Task description: Nothing but the lines from the line with "- Manually adding" through the end of the data is to be copied, and each is to be copied exactly.
#### Material provided
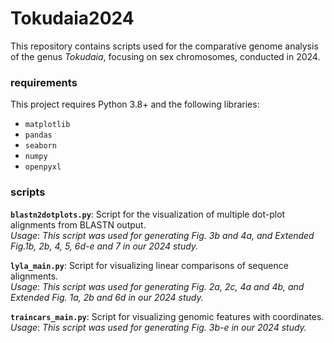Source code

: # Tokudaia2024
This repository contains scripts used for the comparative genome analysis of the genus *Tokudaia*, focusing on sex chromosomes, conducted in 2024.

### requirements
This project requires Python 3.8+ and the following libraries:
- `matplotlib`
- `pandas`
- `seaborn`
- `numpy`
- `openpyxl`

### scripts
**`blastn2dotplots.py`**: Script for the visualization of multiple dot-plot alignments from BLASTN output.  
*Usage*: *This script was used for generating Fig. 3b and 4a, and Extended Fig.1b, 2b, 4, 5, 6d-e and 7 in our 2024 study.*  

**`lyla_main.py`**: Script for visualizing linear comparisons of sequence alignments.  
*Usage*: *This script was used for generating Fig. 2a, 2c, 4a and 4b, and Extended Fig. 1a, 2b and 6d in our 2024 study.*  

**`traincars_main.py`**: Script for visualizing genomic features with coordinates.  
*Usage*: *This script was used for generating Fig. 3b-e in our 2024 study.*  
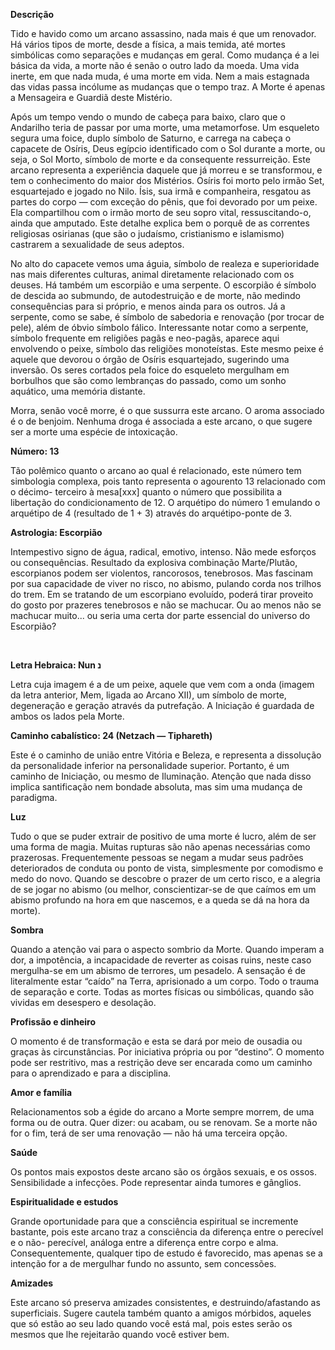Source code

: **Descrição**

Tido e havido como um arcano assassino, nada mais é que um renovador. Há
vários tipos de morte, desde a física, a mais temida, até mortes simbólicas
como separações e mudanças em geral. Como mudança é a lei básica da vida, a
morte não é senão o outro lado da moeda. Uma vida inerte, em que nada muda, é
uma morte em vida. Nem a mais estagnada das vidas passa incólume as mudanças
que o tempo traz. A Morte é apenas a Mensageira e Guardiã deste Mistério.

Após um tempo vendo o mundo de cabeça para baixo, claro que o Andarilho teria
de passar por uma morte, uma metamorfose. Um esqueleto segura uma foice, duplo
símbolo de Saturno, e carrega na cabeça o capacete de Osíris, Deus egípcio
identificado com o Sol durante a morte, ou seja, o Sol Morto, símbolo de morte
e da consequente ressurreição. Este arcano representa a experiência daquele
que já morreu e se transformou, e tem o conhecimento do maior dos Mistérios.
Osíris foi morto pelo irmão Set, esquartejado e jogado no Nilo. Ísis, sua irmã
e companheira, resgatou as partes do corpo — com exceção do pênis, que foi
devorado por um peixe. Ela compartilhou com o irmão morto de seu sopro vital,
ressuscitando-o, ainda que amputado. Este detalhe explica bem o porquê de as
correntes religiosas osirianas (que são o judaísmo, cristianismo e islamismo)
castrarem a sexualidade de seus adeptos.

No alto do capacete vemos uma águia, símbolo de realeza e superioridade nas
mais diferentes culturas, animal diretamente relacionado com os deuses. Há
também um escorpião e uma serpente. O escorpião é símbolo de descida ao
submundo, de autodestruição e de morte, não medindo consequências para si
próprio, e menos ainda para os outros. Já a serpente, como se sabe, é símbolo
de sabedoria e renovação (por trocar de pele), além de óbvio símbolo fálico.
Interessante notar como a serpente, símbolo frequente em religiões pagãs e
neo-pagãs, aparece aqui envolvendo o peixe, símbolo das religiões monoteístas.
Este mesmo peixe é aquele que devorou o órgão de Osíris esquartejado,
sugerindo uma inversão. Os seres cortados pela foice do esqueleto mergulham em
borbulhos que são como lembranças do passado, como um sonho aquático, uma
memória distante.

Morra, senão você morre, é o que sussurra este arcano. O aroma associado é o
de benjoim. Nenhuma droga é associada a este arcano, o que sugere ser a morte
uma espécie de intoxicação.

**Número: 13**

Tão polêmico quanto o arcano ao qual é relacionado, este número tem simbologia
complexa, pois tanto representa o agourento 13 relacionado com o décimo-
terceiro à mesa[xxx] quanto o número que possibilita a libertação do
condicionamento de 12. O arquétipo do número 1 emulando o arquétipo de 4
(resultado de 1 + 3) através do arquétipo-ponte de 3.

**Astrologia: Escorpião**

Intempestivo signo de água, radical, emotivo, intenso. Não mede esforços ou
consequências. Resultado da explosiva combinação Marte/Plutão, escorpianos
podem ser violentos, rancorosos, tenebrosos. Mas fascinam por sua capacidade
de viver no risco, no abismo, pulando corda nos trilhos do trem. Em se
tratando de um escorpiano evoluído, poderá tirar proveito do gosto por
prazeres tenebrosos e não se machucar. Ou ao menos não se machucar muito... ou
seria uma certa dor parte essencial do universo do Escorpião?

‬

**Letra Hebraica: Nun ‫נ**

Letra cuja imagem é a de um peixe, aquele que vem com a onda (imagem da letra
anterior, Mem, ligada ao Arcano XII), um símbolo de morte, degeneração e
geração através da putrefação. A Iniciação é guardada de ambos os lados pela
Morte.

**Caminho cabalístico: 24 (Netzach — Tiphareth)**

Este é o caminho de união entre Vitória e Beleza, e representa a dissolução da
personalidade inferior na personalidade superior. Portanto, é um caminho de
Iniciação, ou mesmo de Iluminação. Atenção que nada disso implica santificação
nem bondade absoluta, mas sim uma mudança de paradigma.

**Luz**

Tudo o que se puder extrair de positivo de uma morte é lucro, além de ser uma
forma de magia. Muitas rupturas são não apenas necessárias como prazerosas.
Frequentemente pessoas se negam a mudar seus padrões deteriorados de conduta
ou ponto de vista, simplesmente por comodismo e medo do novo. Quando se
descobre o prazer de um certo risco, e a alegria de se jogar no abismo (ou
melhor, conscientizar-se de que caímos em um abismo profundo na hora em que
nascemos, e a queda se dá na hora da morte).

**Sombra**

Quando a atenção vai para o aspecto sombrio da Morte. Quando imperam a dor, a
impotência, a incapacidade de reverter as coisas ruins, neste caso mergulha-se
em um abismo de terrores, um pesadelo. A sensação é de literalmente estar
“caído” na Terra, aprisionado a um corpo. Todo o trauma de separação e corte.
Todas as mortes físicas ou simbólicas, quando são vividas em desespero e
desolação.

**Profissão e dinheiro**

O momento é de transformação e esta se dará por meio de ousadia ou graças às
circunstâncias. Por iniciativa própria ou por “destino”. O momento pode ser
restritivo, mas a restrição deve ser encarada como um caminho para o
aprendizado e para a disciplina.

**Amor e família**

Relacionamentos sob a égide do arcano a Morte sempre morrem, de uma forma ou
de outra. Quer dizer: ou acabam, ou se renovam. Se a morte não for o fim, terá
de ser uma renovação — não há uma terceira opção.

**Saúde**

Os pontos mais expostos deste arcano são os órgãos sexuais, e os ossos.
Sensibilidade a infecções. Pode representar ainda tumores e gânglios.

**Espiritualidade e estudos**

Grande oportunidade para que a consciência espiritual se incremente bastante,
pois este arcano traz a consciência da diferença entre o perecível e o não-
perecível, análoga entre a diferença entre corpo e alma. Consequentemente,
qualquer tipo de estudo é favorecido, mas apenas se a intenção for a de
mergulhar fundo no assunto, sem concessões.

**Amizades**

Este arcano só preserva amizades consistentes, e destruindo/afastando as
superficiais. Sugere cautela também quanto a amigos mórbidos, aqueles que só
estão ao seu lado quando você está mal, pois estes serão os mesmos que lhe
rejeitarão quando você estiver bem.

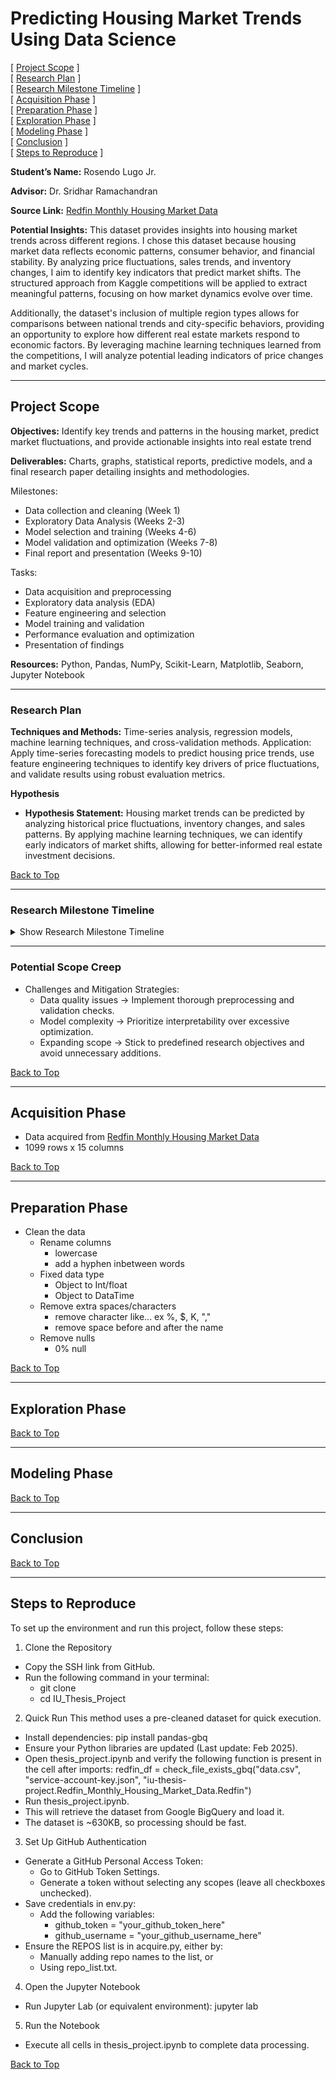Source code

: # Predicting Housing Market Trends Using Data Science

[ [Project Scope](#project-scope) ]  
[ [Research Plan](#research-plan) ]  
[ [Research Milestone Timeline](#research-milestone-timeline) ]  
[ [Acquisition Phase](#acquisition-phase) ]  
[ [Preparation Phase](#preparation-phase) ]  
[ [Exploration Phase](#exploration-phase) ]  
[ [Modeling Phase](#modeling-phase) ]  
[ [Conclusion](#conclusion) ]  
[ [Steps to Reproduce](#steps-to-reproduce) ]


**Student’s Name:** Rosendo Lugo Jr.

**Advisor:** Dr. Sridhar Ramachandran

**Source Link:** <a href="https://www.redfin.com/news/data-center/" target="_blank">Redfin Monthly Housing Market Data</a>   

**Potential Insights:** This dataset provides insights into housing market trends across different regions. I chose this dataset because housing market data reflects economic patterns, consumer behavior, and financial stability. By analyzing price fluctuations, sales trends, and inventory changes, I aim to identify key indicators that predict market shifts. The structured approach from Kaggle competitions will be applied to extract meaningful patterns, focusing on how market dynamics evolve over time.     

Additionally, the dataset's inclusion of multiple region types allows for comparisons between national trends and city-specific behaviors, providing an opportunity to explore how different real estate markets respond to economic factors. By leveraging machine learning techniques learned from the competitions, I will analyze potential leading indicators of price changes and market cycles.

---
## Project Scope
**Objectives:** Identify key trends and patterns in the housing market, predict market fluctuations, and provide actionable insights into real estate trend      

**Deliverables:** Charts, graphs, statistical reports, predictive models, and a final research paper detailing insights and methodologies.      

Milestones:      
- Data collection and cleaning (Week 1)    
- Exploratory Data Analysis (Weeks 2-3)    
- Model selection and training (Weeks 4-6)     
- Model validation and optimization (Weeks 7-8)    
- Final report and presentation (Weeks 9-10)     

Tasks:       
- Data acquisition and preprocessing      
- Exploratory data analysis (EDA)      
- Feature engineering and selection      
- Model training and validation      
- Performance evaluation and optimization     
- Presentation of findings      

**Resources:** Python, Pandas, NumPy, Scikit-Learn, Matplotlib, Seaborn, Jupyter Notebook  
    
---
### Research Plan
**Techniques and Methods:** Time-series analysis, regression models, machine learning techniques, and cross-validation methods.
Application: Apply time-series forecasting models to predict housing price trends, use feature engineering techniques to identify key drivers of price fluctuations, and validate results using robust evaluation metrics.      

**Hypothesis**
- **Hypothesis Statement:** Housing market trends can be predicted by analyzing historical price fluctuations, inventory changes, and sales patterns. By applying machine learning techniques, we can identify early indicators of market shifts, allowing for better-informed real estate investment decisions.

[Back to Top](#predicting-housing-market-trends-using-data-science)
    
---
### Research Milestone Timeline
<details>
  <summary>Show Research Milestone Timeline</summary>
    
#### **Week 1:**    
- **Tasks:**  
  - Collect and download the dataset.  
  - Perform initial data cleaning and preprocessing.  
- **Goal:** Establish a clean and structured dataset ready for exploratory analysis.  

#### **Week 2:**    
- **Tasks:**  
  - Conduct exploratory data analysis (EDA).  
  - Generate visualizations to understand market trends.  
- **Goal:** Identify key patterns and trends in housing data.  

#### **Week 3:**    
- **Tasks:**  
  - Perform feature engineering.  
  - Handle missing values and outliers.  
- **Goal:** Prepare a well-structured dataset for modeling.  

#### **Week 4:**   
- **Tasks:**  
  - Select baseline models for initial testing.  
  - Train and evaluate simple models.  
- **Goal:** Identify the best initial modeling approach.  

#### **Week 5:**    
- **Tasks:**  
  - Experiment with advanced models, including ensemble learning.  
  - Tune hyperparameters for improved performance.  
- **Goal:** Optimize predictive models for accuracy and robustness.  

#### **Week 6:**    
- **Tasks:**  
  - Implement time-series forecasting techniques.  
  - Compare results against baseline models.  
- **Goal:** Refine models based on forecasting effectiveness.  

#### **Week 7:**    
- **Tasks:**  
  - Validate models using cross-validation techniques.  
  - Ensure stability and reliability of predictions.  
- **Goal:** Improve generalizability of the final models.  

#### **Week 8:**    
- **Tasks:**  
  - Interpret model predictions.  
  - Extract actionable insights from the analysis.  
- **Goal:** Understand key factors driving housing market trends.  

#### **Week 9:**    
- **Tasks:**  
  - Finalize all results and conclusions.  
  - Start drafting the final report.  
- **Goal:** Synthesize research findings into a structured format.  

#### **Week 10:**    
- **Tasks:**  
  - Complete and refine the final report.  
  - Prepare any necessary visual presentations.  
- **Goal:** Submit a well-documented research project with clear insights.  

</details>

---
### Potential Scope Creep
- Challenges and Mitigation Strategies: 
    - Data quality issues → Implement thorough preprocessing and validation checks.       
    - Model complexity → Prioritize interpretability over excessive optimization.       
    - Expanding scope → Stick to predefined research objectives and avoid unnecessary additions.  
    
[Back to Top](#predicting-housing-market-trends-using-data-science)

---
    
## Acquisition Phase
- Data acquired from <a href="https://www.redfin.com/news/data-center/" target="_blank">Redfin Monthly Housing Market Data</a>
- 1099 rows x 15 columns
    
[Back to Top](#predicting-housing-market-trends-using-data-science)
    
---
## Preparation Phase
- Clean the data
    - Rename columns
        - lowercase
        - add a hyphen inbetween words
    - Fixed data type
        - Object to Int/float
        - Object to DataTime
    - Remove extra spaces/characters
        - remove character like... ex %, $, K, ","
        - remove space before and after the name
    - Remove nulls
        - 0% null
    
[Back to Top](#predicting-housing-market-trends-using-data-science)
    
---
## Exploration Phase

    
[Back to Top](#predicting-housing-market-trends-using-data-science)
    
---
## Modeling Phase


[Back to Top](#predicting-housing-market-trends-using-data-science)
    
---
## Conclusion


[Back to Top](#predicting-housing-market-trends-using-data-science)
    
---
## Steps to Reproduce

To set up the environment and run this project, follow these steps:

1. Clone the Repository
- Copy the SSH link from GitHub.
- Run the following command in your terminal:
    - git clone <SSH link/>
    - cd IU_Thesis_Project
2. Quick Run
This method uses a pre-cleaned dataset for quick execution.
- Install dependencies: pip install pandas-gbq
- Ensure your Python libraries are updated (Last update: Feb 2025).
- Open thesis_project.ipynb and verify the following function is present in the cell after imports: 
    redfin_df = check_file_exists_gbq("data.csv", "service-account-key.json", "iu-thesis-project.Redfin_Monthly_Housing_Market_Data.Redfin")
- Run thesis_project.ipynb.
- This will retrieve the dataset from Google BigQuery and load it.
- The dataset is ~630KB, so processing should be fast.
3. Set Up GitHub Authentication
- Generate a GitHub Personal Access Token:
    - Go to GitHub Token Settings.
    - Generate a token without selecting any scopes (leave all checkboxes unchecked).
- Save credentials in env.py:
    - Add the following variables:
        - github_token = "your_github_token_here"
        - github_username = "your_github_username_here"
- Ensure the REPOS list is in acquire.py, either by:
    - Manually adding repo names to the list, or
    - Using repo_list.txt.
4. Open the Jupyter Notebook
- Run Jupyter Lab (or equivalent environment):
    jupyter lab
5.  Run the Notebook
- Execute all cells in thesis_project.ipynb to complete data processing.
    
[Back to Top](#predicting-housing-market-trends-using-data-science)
########
Result of the task:
    - Manually adding repo names to the list, or
    - Using repo_list.txt.
4. Open the Jupyter Notebook
- Run Jupyter Lab (or equivalent environment):
    jupyter lab
5.  Run the Notebook
- Execute all cells in thesis_project.ipynb to complete data processing.
    
[Back to Top](#predicting-housing-market-trends-using-data-science)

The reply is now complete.